* Required action *
Only the last stretch of the records is wanted: restate word for word the line with "تیشرت طرح دار بازی فری فایر" and every line after it.

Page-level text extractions
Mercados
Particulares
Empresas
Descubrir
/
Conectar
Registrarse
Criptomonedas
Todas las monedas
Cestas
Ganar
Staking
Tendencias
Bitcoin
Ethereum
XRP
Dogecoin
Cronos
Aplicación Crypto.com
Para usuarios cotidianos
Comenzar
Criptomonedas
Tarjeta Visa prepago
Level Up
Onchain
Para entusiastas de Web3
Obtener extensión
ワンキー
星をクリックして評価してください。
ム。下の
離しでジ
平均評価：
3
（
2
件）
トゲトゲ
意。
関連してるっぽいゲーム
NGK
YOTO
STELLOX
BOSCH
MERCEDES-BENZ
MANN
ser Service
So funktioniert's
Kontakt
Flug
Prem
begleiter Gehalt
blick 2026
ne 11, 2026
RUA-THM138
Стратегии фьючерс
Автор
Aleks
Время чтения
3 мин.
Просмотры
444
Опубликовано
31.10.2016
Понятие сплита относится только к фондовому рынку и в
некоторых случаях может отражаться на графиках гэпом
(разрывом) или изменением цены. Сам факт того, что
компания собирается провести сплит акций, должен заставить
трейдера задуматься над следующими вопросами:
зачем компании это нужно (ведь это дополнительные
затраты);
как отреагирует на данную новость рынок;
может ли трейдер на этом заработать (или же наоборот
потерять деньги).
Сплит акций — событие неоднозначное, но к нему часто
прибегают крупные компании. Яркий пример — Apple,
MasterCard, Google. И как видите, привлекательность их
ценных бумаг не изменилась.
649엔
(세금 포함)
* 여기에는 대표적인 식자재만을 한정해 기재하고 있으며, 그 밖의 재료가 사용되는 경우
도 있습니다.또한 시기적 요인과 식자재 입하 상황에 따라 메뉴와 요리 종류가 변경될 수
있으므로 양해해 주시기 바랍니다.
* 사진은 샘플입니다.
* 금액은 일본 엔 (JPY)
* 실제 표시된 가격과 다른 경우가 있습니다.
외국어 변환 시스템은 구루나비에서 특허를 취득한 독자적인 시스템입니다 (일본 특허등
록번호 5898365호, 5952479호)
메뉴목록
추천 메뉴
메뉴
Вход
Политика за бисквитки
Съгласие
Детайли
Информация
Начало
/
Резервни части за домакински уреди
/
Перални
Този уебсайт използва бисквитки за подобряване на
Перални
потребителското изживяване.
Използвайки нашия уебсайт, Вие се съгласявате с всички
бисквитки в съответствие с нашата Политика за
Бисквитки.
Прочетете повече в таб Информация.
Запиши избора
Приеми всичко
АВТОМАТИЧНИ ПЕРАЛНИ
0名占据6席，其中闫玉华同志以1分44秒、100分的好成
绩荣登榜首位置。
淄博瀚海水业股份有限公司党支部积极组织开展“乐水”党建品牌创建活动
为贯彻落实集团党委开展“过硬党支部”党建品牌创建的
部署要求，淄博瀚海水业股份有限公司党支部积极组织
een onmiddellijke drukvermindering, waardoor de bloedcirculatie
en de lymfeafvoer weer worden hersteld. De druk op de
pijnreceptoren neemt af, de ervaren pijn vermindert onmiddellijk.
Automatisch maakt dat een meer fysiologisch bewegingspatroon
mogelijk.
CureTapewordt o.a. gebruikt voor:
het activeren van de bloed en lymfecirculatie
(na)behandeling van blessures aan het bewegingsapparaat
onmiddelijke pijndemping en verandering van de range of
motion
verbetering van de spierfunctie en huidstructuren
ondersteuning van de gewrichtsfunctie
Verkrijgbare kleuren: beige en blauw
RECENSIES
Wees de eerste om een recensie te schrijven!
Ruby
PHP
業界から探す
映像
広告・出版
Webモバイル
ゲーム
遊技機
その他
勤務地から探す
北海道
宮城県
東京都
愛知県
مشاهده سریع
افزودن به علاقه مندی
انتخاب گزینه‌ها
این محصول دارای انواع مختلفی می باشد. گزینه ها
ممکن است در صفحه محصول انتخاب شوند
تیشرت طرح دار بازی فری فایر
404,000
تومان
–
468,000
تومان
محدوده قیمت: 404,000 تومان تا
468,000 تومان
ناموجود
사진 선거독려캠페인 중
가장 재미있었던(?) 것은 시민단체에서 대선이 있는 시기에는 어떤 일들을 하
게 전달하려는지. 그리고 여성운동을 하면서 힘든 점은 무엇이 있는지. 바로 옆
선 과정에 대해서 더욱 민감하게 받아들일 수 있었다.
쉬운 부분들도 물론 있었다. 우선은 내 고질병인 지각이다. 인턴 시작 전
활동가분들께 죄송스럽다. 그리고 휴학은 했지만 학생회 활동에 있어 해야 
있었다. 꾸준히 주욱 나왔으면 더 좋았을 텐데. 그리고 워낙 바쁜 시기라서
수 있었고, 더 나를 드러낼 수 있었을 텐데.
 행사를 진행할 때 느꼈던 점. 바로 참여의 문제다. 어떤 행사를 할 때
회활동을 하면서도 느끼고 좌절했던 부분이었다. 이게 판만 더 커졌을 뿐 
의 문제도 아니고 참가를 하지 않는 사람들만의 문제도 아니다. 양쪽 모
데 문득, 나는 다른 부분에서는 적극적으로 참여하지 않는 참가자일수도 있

* Exercise output *
تیشرت طرح دار بازی فری فایر
404,000
تومان
–
468,000
تومان
محدوده قیمت: 404,000 تومان تا
468,000 تومان
ناموجود
사진 선거독려캠페인 중
가장 재미있었던(?) 것은 시민단체에서 대선이 있는 시기에는 어떤 일들을 하
게 전달하려는지. 그리고 여성운동을 하면서 힘든 점은 무엇이 있는지. 바로 옆
선 과정에 대해서 더욱 민감하게 받아들일 수 있었다.
쉬운 부분들도 물론 있었다. 우선은 내 고질병인 지각이다. 인턴 시작 전
활동가분들께 죄송스럽다. 그리고 휴학은 했지만 학생회 활동에 있어 해야 
있었다. 꾸준히 주욱 나왔으면 더 좋았을 텐데. 그리고 워낙 바쁜 시기라서
수 있었고, 더 나를 드러낼 수 있었을 텐데.
 행사를 진행할 때 느꼈던 점. 바로 참여의 문제다. 어떤 행사를 할 때
회활동을 하면서도 느끼고 좌절했던 부분이었다. 이게 판만 더 커졌을 뿐 
의 문제도 아니고 참가를 하지 않는 사람들만의 문제도 아니다. 양쪽 모
데 문득, 나는 다른 부분에서는 적극적으로 참여하지 않는 참가자일수도 있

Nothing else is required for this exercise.